The request: Reproduce the entries between the lines holding "pose: elev=276.9 azim=223.0" and "Dot at: (236, 302)", inclusive, changing "roll" to "twist" and keeping all else unchanged. Leave the pictures out of the answer.

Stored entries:
(begin)
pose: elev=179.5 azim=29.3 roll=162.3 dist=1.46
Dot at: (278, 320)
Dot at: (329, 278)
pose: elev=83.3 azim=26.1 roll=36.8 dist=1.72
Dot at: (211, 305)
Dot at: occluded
(end)
(begin)
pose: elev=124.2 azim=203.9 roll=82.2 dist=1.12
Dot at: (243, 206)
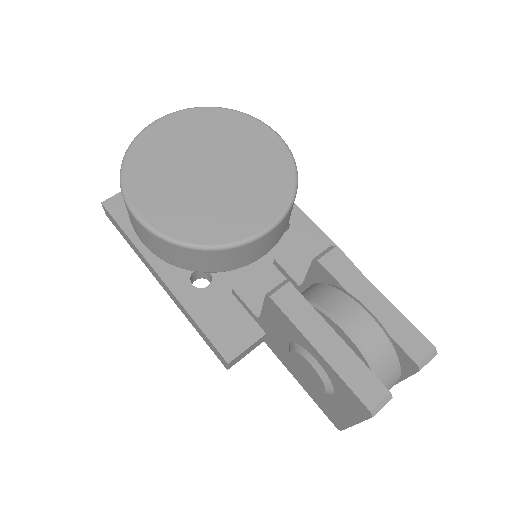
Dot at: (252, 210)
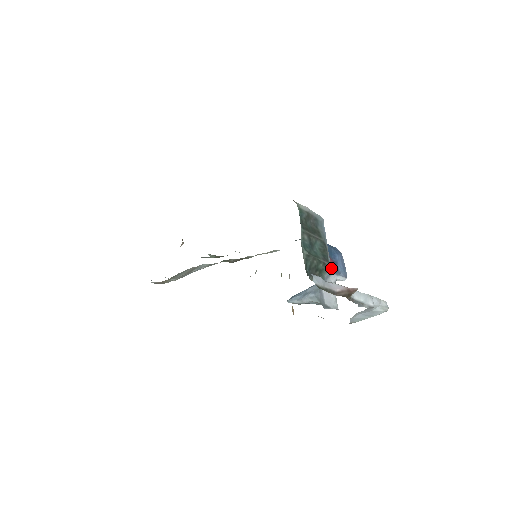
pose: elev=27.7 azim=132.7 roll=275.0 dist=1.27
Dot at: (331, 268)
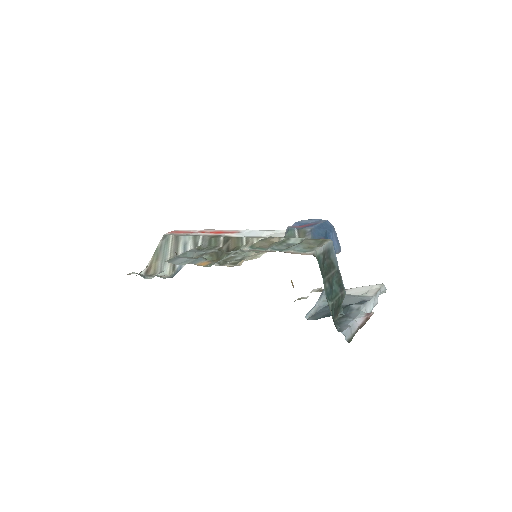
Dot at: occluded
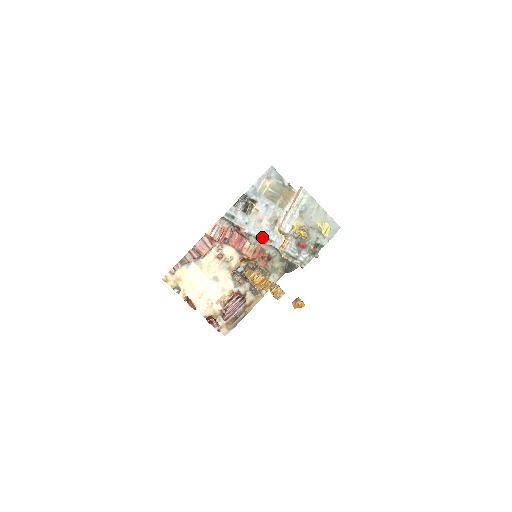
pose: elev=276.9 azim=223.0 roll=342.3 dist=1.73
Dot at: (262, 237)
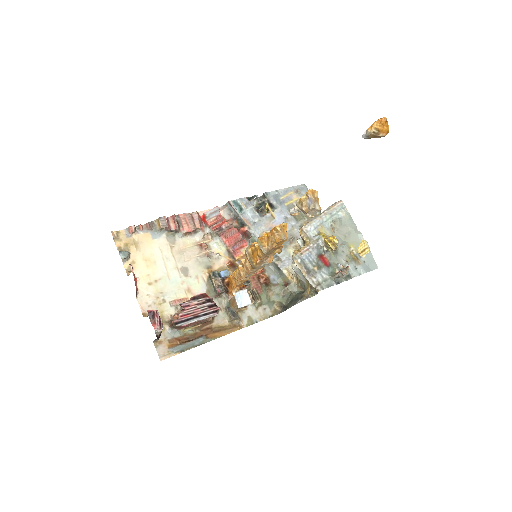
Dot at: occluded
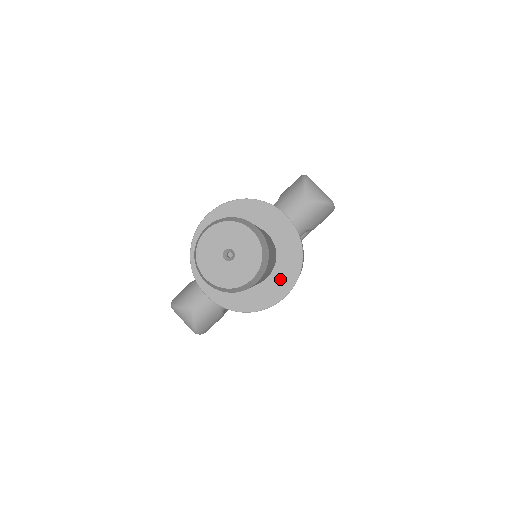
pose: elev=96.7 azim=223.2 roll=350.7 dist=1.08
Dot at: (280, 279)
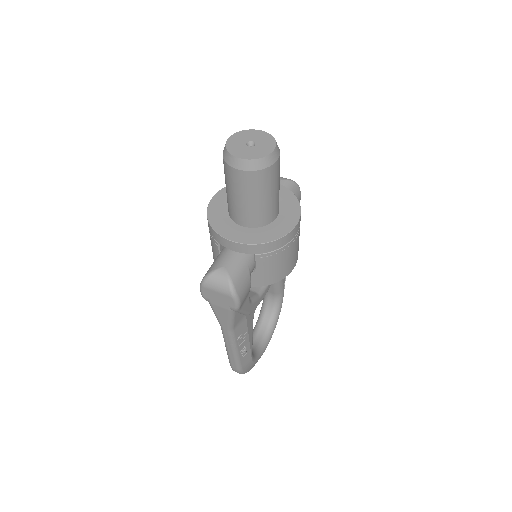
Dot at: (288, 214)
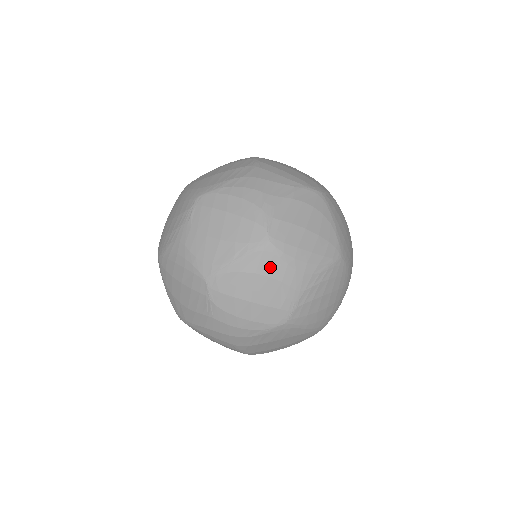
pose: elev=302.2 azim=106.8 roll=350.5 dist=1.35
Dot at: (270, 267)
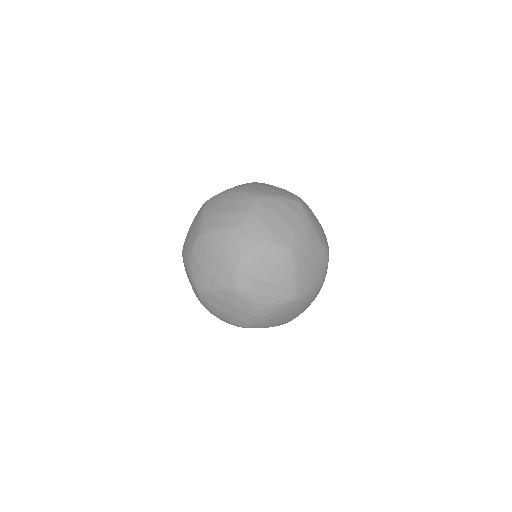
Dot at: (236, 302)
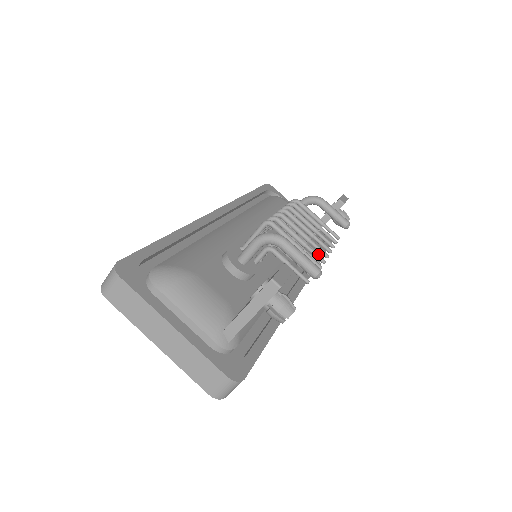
(end)
Result below:
pose: elev=276.9 azim=223.0 twist=342.3 dist=1.73
Dot at: (262, 237)
Dot at: occluded
pose: elev=96.7 azim=223.2 twist=350.7 dist=1.08
Dot at: (280, 279)
Dot at: (288, 214)
pose: elev=302.2 azim=106.8 twist=350.5 dist=1.35
Dot at: (270, 267)
Dot at: (236, 302)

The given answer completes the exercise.